## [Texte extrait]
-=-=-
Les photographies "nature" de Michel d'Oultremont

Amoureux de la faune et de la flore, le jeune Michel d'Oultremont parcourt la planète à la recherche d'animaux à photographier. Une passion qui l'a déjà rendu célèbre et qu'il commente à travers ses clichés coups de coeur, petits conseils de pro à la clé.

PAR OLIVIA ROKS. PHOTOS MICHEL D’OULTREMONT. |

Tout a commencé à ses 12 ans. Avec un ami et une longue-vue, Michel d’Oultremont aime observer les oiseaux. De fil en aiguille, il s’intéresse de plus en plus à la nature… À 15 ans, il découvre la photographie, en amateur d’abord, puis après des études dans le domaine. Sa spécialité :
la photo “nature”, bien sûr. En 2014, à seulement 22 ans, c’est la consécration, Michel remporte les deux prix les plus prestigieux du secteur : le Fritz Polking Award en Allemagne et le Wildlife Photographer Of The Year organisé par la BBC et le musée des Sciences Naturelles de Londres.

Aujourd’hui, ce jeune homme talentueux a la chance de pouvoir vivre de sa passion, dont il assume l’exigence. Ses photographies sont toujours réalisées sans trucages ni retouches ni filtres ni lumières additionnelles, et ne représentent que des animaux libres et sauvages.
-=-=-
## [Exercice court A]
Répondez aux questions suivantes à partir du texte extrait :
(i) À quel âge Michel d'Oultremont découvre-t-il la photographie ?
(ii) Quels sont les deux prix qu'il remporte en 2014 ?
(iii) Quels animaux ses photographies représentent-elles ?
## [Exercice court B]
Résumez le texte extrait en deux phrases.
-=-=-
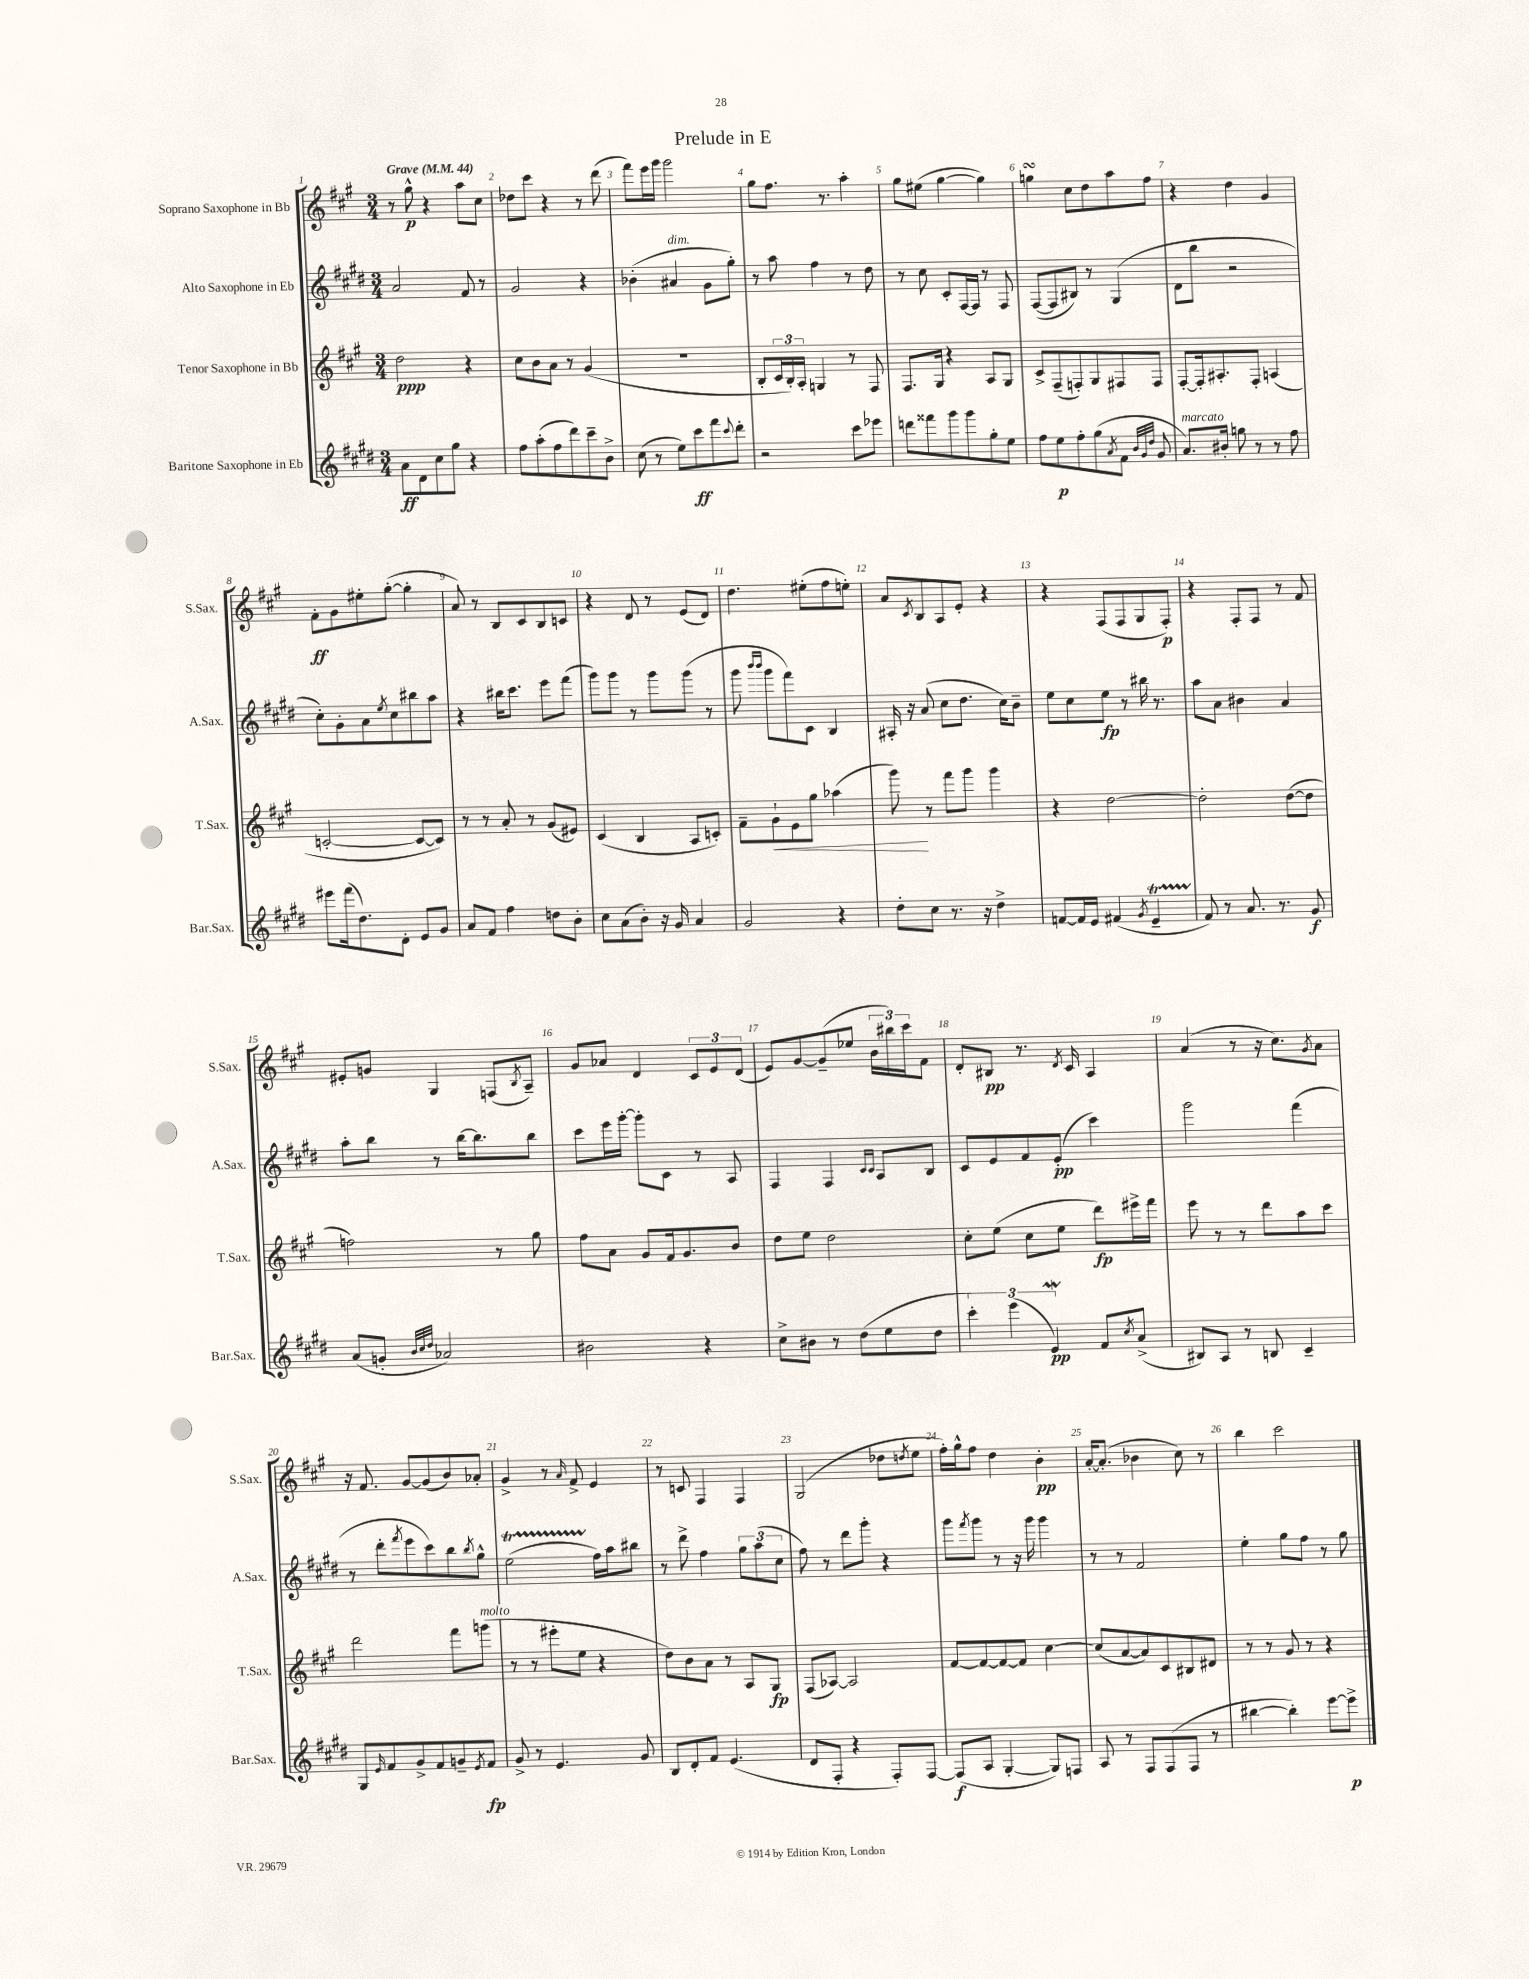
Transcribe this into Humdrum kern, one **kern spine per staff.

**kern	**dynam	**kern	**dynam	**kern	**dynam	**kern	**dynam
*part4	*part4	*part3	*part3	*part2	*part2	*part1	*part1
*staff4	*staff4	*staff3	*staff3	*staff2	*staff2	*staff1	*staff1
*I"Baritone Saxophone in Eb	*	*I"Tenor Saxophone in Bb	*	*I"Alto Saxophone in Eb	*	*I"Soprano Saxophone in Bb	*
*I'Bar.Sax.	*	*I'T.Sax.	*	*I'A.Sax.	*	*I'S.Sax.	*
*clefG2	*	*clefG2	*	*clefG2	*	*clefG2	*
*k[f#c#g#d#]	*	*k[f#c#g#]	*	*k[f#c#g#d#]	*	*k[f#c#g#]	*
*M3/4	*	*M3/4	*	*M3/4	*	*M3/4	*
*MM44	*	*MM44	*	*MM44	*	*MM44	*
=1	=1	=1	=1	=1	=1	=1	=1
!	!	!	!	!	!	!LO:TX:a:B:t=Grave	!
8a\L	ff	2dd\	ppp	2a/	.	8r	.
8d#\	.	.	.	.	.	8gg#^^\	p
8cc#\	.	.	.	.	.	4r	.
8gg#\J	.	.	.	.	.	.	.
4r	.	4r	.	8f#/	.	8aa\L	.
.	.	.	.	8r	.	8cc#\J	.
=2	=2	=2	=2	=2	=2	=2	=2
8ff#\L	.	8cc#\L	.	2g#/	.	8dd-X\L	.
(8aa'\	.	8b\	.	.	.	8ccc#\J	.
8ff#\	.	8a\J	.	.	.	4r	.
8ddd#\)	.	8r	.	.	.	.	.
8ccc#~\	.	(4g#/	.	4r	.	8r	.
8b^\J	.	.	.	.	.	(8ddd\	.
=3	=3	=3	=3	=3	=3	=3	=3
(8cc#\	.	2.r	.	(4b-X'\	.	8fff#\L)	.
8r	.	.	.	.	.	16eee\L	.
.	.	.	.	.	.	16ggg#\JJ	.
!	!	!	!	!LO:TX:a:i:t=dim.	!	!	!
8ee\L)	.	.	.	4a#X/	.	2ggg#\	.
8ccc#\	ff	.	.	.	.	.	.
8fff#\	.	.	.	8g#\L	.	.	.
8qqccc#/	.	.	.	.	.	.	.
8ddd#'\J	.	.	.	8gg#'\J)	.	.	.
=4	=4	=4	=4	=4	=4	=4	=4
2r	.	8B'/L	.	8r	.	8gg#\L	.
.	.	24c#/L	.	8aa\	.	8.ff#\J	.
.	.	24B'/)	.	.	.	.	.
.	.	24A'/JJ	.	.	.	.	.
.	.	4Gn/	.	4ff#\	.	.	.
.	.	.	.	.	.	8.r	.
8ccc#\L	.	8r	.	8r	.	4aa'\	.
8eee-X\J	.	8F#/	.	8dd#\	.	.	.
=5	=5	=5	=5	=5	=5	=5	=5
8dddn\L	.	8.F#/L	.	8r	.	8gg#\L	.
8fff##X\	.	.	.	8cc#\	.	(8ee#X\J	.
.	.	16G#/Jk	.	.	.	.	.
8ggg#\	.	4r	.	8c#'/L	.	[4gg#\	.
8ggg#\	.	.	.	[16F#/L	.	.	.
.	.	.	.	16F#/JJ]	.	.	.
8gg#'\	.	8A/L	.	8r	.	4gg#\])	.
8ee\J	.	8G#/J	.	8F#/	.	.	.
=6	=6	=6	=6	=6	=6	=6	=6
8ff#\L	.	8c#^/L	.	([8F#/L	.	4ggnsSSs\	.
8ee\	p	(8F#~/	.	8F#/]	.	.	.
8ff#'\	.	8Fn'/)	.	8B#X/J)	.	8cc#\L	.
(8gg#\	.	8G#/	.	8r	.	8dd\	.
8qa/	.	.	.	.	.	.	.
8f#\J	.	8F#X/	.	(4G#/	.	8aa\	.
32qqb/LLL	.	.	.	.	.	.	.
32qqg#/	.	.	.	.	.	.	.
32qqdd#/JJJ	.	.	.	.	.	.	.
8g#/	.	8F#/J	.	.	.	8ff#\J	.
=7	=7	=7	=7	=7	=7	=7	=7
!LO:TX:a:i:t=marcato	!	!	!	!	!	!	!
8.a/L)	.	[8F#'/L	.	8d#\L	.	4r	.
.	.	16F#'/k]	.	8bb\J	.	.	.
16b#X'/Jk	.	8.A#X'/	.	.	.	.	.
8ggn\	.	.	.	2r	.	4dd\	.
8r	.	8F#'/J	.	.	.	.	.
8r	.	(4An/	.	.	.	4g#/	.
8ff#\	.	.	.	.	.	.	.
!!LO:LB:g=z
=8	=8	=8	=8	=8	=8	=8	=8
8eee#X\L	.	[2cn'/	.	8cc#'\L)	.	8f#'\L	ff
(16fff#\k	.	.	.	8g#'\	.	8g#\	.
8.dd#\)	.	.	.	.	.	.	.
.	.	.	.	8a\	.	8ee#X'\	.
.	.	.	.	8qee/	.	.	.
8d#'\J	.	.	.	8cc#\	.	([8gg#'\J	.
8e/L	.	8c/L_	.	8bb#X\	.	4gg#'\]	.
8g#/J	.	8c/J])	.	8aa\J	.	.	.
=9	=9	=9	=9	=9	=9	=9	=9
8a/L	.	8r	.	4r	.	8a/)	.
8f#/J	.	8r	.	.	.	8r	.
4ff#\	.	8a'/	.	16bb#X\KL	.	8B/L	.
.	.	.	.	8.ccc#\J	.	.	.
.	.	8r	.	.	.	8c#/	.
8ddn\L	.	(8g#/L	.	8eee\L	.	8B/	.
8b'\J	.	8e#X/J)	.	(8fff#\J	.	8cn/J	.
=10	=10	=10	=10	=10	=10	=10	=10
8cc#\L	.	(4c#/	.	8ggg#\L)	.	4r	.
(8a\	.	.	.	8ggg#\J	.	.	.
8b'\J)	.	4B/	.	8r	.	8d/	.
16r	.	.	.	8ggg#\L	.	8r	.
16g#/	.	.	.	.	.	.	.
4a/	.	8A/L	.	(8ggg#\J	.	(8e/L	.
.	.	8cn'/J)	.	8r	.	8d/J)	.
=11	=11	=11	=11	=11	=11	=11	=11
2g#/	.	8f#~\L	.	8ggg#\	.	4.dd\	.
.	.	.	.	16qqbbb/LL	.	.	.
.	.	.	.	16qqbbb/JJ	.	.	.
!	!	!	!LO:HP:b	!	!	!	!
.	.	8g#`\	<	8ggg#\L	.	.	.
.	.	8e\	.	8fff#\)	.	.	.
.	.	8gg#\J	.	8c#\J	.	(8ee#X'\L	.
4r	.	(4aa-X\	.	4B/	.	8ff#\	.
.	.	.	.	.	.	8een'\J)	.
=12	=12	=12	=12	=12	=12	=12	=12
8dd#'\L	.	8ggg#\)	.	16A#X'/	.	8a/L	.
.	.	.	.	16r	.	.	.
.	.	.	.	.	.	8qc#/	.
8cc#\J	.	8r	[	(8a/	.	8B/	.
8.r	.	8fff#\L	.	8cc#\L	.	8A/	.
.	.	8ggg#\J	.	8.dd#\J	.	8e'/J	.
16r	.	.	.	.	.	.	.
4dd#^\	.	4ggg#\	.	.	.	4r	.
.	.	.	.	16cc#\KL)	.	.	.
.	.	.	.	8b~\J	.	.	.
=13	=13	=13	=13	=13	=13	=13	=13
[8fn/L	.	4r	.	8ee\L	.	4r	.
16f/L]	.	.	.	8cc#\	.	.	.
16e/JJ	.	.	.	.	.	.	.
(4f#X/	.	[2dd\	.	8ee\J	fp	(8F#/L	.
.	.	.	.	8r	.	8F#/	.
8qg#/	.	.	.	.	.	.	.
4eT~/	.	.	.	16bb#X\	.	8G#/	.
.	.	.	.	8.r	.	.	.
.	.	.	.	.	.	8F#'/J)	p
=14	=14	=14	=14	=14	=14	=14	=14
8f#/)	.	2dd'\]	.	8aa\L	.	4r	.
8r	.	.	.	8a\J	.	.	.
8.a/	.	.	.	4b#X\	.	8F#'/L	.
.	.	.	.	.	.	8F#/J	.
8.r	.	.	.	.	.	.	.
.	.	([8dd\L	.	4a/	.	8r	.
8g#/	f	8dd\J]	.	.	.	8f#/	.
!!LO:LB:g=z
=15	=15	=15	=15	=15	=15	=15	=15
(8a/L	.	2ffn\)	.	8aa'\L	.	8e#X'/L	.
8gn'/J	.	.	.	8bb\J	.	8gn/J	.
32qqb/LLL	.	.	.	.	.	.	.
32qqcc#/	.	.	.	.	.	.	.
32qqdd#/JJJ	.	.	.	.	.	.	.
2a-X/)	.	.	.	8r	.	4G#/	.
.	.	.	.	[16bb\KL	.	.	.
.	.	.	.	8.bb\]	.	.	.
.	.	8r	.	.	.	(8Fn/L	.
.	.	.	.	.	.	8qB/	.
.	.	8gg#\	.	8bb\J	.	8A~/J)	.
=16	=16	=16	=16	=16	=16	=16	=16
2b#X\	.	8ff#\L	.	8ccc#\L	.	8g#/L	.
.	.	8a\J	.	16eee\L	.	8a-X/J	.
.	.	.	.	[16ggg#'\JJ	.	.	.
.	.	8g#/L	.	8ggg#'\L]	.	4d/	.
.	.	16f#/k	.	8c#\J	.	.	.
.	.	8.g#/	.	.	.	.	.
4r	.	.	.	8r	.	12c#/L	.
.	.	.	.	.	.	12e/	.
.	.	8b/J	.	8A/	.	.	.
.	.	.	.	.	.	(12d/J	.
=17	=17	=17	=17	=17	=17	=17	=17
8cc#^\L	.	8dd\L	.	4F#/	.	8e/L)	.
8b#X\J	.	8ee\J	.	.	.	[8g#/	.
8r	.	2dd\	.	4F#/	.	(8g#~/]	.
(8dd#\L	.	.	.	.	.	8ee-X/J	.
.	.	.	.	16qqc#/LL	.	.	.
.	.	.	.	16qqc#/JJ	.	.	.
8ee\	.	.	.	8A/L	.	24b\LL	.
.	.	.	.	.	.	24bb#X\)	.
.	.	.	.	.	.	24ccc#\J	.
8dd#\J	.	.	.	8B/J	.	8f#\J	.
=18	=18	=18	=18	=18	=18	=18	=18
6ccc#'\)	.	8cc#'\L	.	8c#/L	.	8d'/L	.
.	.	(8ee\J	.	8e/	.	8B#X/J	pp
(6eee\	.	.	.	.	.	.	.
.	.	8cc#\L	.	8f#/	.	8.r	.
6ew/)	pp	.	.	.	.	.	.
.	.	8ee\J	.	(8e'/J	pp	.	.
.	.	.	.	.	.	8qd/	.
.	.	.	.	.	.	16c#/	.
8f#/L	.	8ddd\L)	fp	4ccc#\)	.	4A/	.
8qcc#/	.	.	.	.	.	.	.
(8a^/J	.	16eee#X^\L	.	.	.	.	.
.	.	16fff#\JJ	.	.	.	.	.
=19	=19	=19	=19	=19	=19	=19	=19
8B#X/L)	.	8eee\	.	2ggg#\	.	(4a/	.
8A/J	.	8r	.	.	.	.	.
8r	.	8r	.	.	.	8r	.
8Bn/	.	8ddd\L	.	.	.	16r	.
.	.	.	.	.	.	8.cc#\L)	.
4c#~/	.	8aa\	.	(4fff#\	.	.	.
.	.	.	.	.	.	8qg#/	.
.	.	8ccc#\J	.	.	.	8a\J	.
!!LO:LB:g=z
=20	=20	=20	=20	=20	=20	=20	=20
8G#/L	.	2ddd\	.	8r	.	16r	.
.	.	.	.	.	.	8.f#/	.
16qqe/	.	.	.	.	.	.	.
8f#/	.	.	.	8ddd#'\L	.	.	.
.	.	.	.	8qfff#/	.	.	.
8g#^/	.	.	.	8eee\	.	[8g#/L	.
8f#/	.	.	.	8ccc#\)	.	(8g#/]	.
8gn~/	.	8fff#\L	.	8bb\	.	8b/)	.
8qe/	.	.	.	8qbb/	.	.	.
!	!	!LO:TX:a:i:t=molto	!	!	!	!	!
8f#/J	fp	(8gggn\J	.	8gg#^^\J	.	8a-X'/J	.
=21	=21	=21	=21	=21	=21	=21	=21
8g#^/	.	8r	.	(2eeT\	.	4g#^/	.
8r	.	8r	.	.	.	.	.
4.e/	.	8eee#X'\L	.	.	.	8r	.
.	.	.	.	.	.	16qqa/	.
.	.	8ee\J	.	.	.	8f#^/	.
.	.	4r	.	16ff#\LL)	.	4e/	.
.	.	.	.	16aa\J	.	.	.
8g#/	.	.	.	8bb#X\J	.	.	.
=22	=22	=22	=22	=22	=22	=22	=22
8B/L	.	8dd\L)	.	8r	.	8r	.
8d#'/	.	8b\	.	8ddd#^\	.	8cn/	.
8f#/J	.	8a\J	.	4ff#\	.	4F#/	.
(4.e/	.	8r	.	.	.	.	.
.	.	8A/L	.	12gg#\L	.	4F#/	.
.	.	.	.	(12aa\	.	.	.
.	.	8G#/J	fp	.	.	.	.
.	.	.	.	12cc#\J	.	.	.
=23	=23	=23	=23	=23	=23	=23	=23
8d#/L	.	(8F#/L	.	8ff#\)	.	(2G#/	.
8F#'/J	.	[8A-X/J)	.	8r	.	.	.
4r	.	2A-/]	.	8ddd#\L	.	.	.
.	.	.	.	8ggg#'\J	.	.	.
8F#'/L)	.	.	.	4r	.	8dd-X\L	.
.	.	.	.	.	.	8qddn/	.
[8F#/J	.	.	.	.	.	8ee\J	.
=24	=24	=24	=24	=24	=24	=24	=24
(8F#/L]	f	[8f#/L	.	8ggg#\L	.	16ff#'\LL)	.
.	.	.	.	.	.	16gg#^^\J	.
.	.	.	.	8qfff#/	.	.	.
8A/J	.	8f#/_	.	8ggg#\J	.	8ff#\J	.
[4G#'/	.	8f#/_	.	8r	.	4dd\	.
.	.	8f#/J]	.	16r	.	.	.
.	.	.	.	16ggg#\	.	.	.
8G#/L])	.	[4cc#\	.	4ggg#\	.	4b'\	pp
8Fn/J	.	.	.	.	.	.	.
=25	=25	=25	=25	=25	=25	=25	=25
8A/	.	(8cc#/L]	.	8r	.	[16a'/KL	.
.	.	.	.	.	.	(8.a'/J]	.
8r	.	[8a/	.	8r	.	.	.
8F#/L	.	8a/])	.	2f#/	.	4b-X\	.
(8F#/	.	8c#/	.	.	.	.	.
8F#/J	.	8B#X/	.	.	.	8cc#\)	.
8r	.	8d#X/J	.	.	.	8r	.
=26	=26	=26	=26	=26	=26	=26	=26
[4bb#X\	.	8r	.	4ee'\	.	4bb\	.
.	.	8r	.	.	.	.	.
4bb#'\])	.	8g#/	.	8gg#\L	.	2ccc#\	.
.	.	8r	.	8ff#\J	.	.	.
[8eee\L	.	4r	.	8r	.	.	.
8eee^\J]	p	.	.	8gg#\	.	.	.
==	==	==	==	==	==	==	==
*-	*-	*-	*-	*-	*-	*-	*-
-=-=-
## [Réponse A]
(i) À 15 ans.
(ii) Le Fritz Polking Award et le Wildlife Photographer Of The Year.
(iii) Uniquement des animaux libres et sauvages.

## [Réponse B]
Attiré par la nature depuis qu'il observe les oiseaux à 12 ans, Michel d'Oultremont découvre la photographie à 15 ans et se spécialise dans la photo « nature ». En 2014, à 22 ans, il remporte le Fritz Polking Award et le Wildlife Photographer Of The Year, et il vit aujourd'hui de sa passion en photographiant sans trucages ni retouches des animaux libres et sauvages.